事業のパラダイムシフトを起こす「核」の作り方 「社長直轄! 商品リニューアルの着眼点」 第180話

時代が大きく変化している今、有形・無形の既存商品をリニューアルすることで、ビジネスが飛躍するチャンスのときです。しかし、まだまだ従来のマーケティングフレームのままで商品を作ろうとしている会社がほとんどです。

 

商品リニューアル戦略において、おさえるべきポイントがあります。それは、自社ビジネスの「核」となる考え方が構築できているかどうかです。例えば前職の洋菓子メーカーには、「わたしたちは洋菓子の百貨店になる」という創業者の考え方がありました。ひとつのお店で、すべての洋菓子が揃う、という考え方です。

 

アイスクリーム、洋生菓子、焼菓子、チョコレート商品などバラエティに富んだラインナップ展開を基盤とし、店づくり、人員配置などすべてこのコンセプトに合わせてゆきます。こうした考え方があることで、年間、月間の商品戦略の方向性が定まってゆきます。商品構成の考え方も「洋菓子の百貨店」というコンセプトを基盤にすれば、バランスを重視したラインナップを検討することとなります。

 

一般的には「商品リニューアル」を小手先のテクニックと思い込まれ、このような考え方の基盤がなく、自己流で取り組んでしまう会社が多く、その結果、商品構成がぐしゃぐしゃになったり、社内が混乱してモチベーションが落ち、販売に力が入らないなど、大火傷するケースがとても多いものです。

 

そうならないためにも、自社の「核」である考え方を再確認しましょう。自社の核とは、お客様にとって「自社がこの世に存在する意味」です。

 

前出の洋菓子メーカーのコンセプトである「洋菓子の百貨店」には、品揃えはもちろんですが、それ以上に、創業者の夢とロマンがつまっています。敗戦直後の焼け野原だった銀座で創業。デパートのようにワクワクさせ、気持ちを高揚させる洋菓子店にしたい。なんでも揃っている喜びを届けたい。自分たちはお菓子のデパートになって、お客様に喜びを届けよう! 事あるごとに社員に語って聞かせていました。

 

今の時代であれば、ワクワクしたり気持ちを高揚させる場所は、必ずしも「百貨店」ではないかもしれません。しかし、スイーツを買うときの高揚感は、不安な時代であれば、ますますお客様から求められるものです。

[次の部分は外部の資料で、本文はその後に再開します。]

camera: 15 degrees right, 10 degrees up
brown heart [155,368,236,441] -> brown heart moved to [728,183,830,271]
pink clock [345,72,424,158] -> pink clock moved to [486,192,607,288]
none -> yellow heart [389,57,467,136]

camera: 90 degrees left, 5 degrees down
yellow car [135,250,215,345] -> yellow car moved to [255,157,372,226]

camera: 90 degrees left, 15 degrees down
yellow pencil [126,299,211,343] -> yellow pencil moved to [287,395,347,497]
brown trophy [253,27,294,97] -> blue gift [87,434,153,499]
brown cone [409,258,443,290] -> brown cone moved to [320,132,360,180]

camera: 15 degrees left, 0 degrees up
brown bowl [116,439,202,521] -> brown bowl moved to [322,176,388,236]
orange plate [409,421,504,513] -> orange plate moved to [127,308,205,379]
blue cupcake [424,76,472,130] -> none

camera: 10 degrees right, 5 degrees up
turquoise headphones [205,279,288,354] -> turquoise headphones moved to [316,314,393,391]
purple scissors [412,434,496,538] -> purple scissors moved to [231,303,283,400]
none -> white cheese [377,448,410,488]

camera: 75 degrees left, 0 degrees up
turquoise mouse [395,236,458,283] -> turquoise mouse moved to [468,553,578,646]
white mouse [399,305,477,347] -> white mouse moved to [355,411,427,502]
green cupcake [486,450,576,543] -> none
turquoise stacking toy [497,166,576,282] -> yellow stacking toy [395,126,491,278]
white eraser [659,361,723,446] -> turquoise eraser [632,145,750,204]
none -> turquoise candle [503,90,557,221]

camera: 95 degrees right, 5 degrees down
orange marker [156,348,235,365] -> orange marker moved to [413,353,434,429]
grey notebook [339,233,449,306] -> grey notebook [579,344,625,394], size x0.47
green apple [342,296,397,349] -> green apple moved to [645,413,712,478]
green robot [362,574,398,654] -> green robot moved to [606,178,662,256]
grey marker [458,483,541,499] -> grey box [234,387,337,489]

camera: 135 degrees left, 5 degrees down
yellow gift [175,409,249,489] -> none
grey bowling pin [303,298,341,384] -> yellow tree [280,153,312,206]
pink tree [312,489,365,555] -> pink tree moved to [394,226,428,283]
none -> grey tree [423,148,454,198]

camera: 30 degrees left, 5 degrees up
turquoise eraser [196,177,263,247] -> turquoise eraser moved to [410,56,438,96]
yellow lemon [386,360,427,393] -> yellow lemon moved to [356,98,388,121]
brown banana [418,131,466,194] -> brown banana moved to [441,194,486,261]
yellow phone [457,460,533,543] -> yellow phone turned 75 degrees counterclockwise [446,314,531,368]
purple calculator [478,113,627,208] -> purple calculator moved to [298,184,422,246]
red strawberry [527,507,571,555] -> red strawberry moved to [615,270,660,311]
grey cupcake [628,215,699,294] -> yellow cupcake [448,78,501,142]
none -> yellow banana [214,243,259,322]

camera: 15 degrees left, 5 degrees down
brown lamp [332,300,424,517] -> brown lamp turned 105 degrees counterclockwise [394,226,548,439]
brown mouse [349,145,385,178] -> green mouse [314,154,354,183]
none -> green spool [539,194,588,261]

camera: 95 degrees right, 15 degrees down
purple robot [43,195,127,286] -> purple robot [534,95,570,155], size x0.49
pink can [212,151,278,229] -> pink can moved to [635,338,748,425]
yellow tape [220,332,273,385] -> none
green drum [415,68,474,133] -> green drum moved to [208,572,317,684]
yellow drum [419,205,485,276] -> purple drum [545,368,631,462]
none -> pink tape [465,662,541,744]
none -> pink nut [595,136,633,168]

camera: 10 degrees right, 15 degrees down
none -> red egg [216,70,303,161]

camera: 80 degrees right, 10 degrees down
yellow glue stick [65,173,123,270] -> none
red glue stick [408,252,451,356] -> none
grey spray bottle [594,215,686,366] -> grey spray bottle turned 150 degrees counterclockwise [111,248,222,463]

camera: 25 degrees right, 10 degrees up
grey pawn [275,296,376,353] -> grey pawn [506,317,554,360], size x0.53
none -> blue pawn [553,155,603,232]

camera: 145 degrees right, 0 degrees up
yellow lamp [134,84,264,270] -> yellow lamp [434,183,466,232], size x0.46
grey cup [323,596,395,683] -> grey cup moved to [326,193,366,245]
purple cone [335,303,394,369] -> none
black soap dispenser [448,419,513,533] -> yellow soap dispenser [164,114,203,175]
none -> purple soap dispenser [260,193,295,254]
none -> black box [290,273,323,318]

重要なのは、「百貨店」という言葉そのものではなく、その言葉に込められた意味、「スピリット」の部分をしっかりと明文化し、コミットすることが大切です。

 

7月21日付の日本経済新聞朝刊「社長100人アンケート」によれば、コロナ長期化に危機感、事業環境がコロナ前水準に回復するまで「2年以上かかる」と回答した経営者が55.8%と報じています。

 

一方、34面の社会面では「夫:面倒見たと自負、妻:夫・子にイライラ」と外出自粛による夫婦で育児に意識差が生まれているという調査報告が掲載され、隣の記事では「SNS乗っ取り」の問題が取り上げられています。生活者にとって、巣ごもり生活でイライラすることが多かったり、リアルからネットに活動の場が移った今、SNSなどの事件が生じたり、不安や不満が生じていることがわかります。

 

また、若手俳優の自死がニュースになっていますが、面識のない人物であっても、身内のそれと同じように気持ちが塞いだりすることがあるそうで、ネット上には若者を中心に「気持ちが落ち込む」という投稿が目立っています。経営者のマインドも、生活者マインドも不安感と、ストレスを抱えていることが読み取れます。

 

“雨がふれば 人はなにげなく 傘をひらく。この自然な心の働きに その素直さに 私たちは日ごろ あまり気づいていない”。こう書いたのは、経営の神様・松下幸之助氏です。生活環境も、仕事環境も、さまざまな変化が突然雨のごとく天から降ってきた今、わたしたちにとって「傘」が必要になっています。変化による今であれば、不満、不安、イライラから自分を守る傘です。

 

今の時代に断続的に降り続く目に見えない「雨」は何か。そこをしっかりと考えた上で、自社の商品サービスをリニューアルしましょう。自社の「核」を考えていない会社は「自社の存在意義について、自分で語ることができない」という盲点が生まれます。自社商品サービスについて語れない会社は、あたらしい時代に自社紹介ができない会社になってしまいます。しっかりと「核」となる考え方を構築し、新しい時代にふさわしい「言葉」を語り、伝える力が求められています。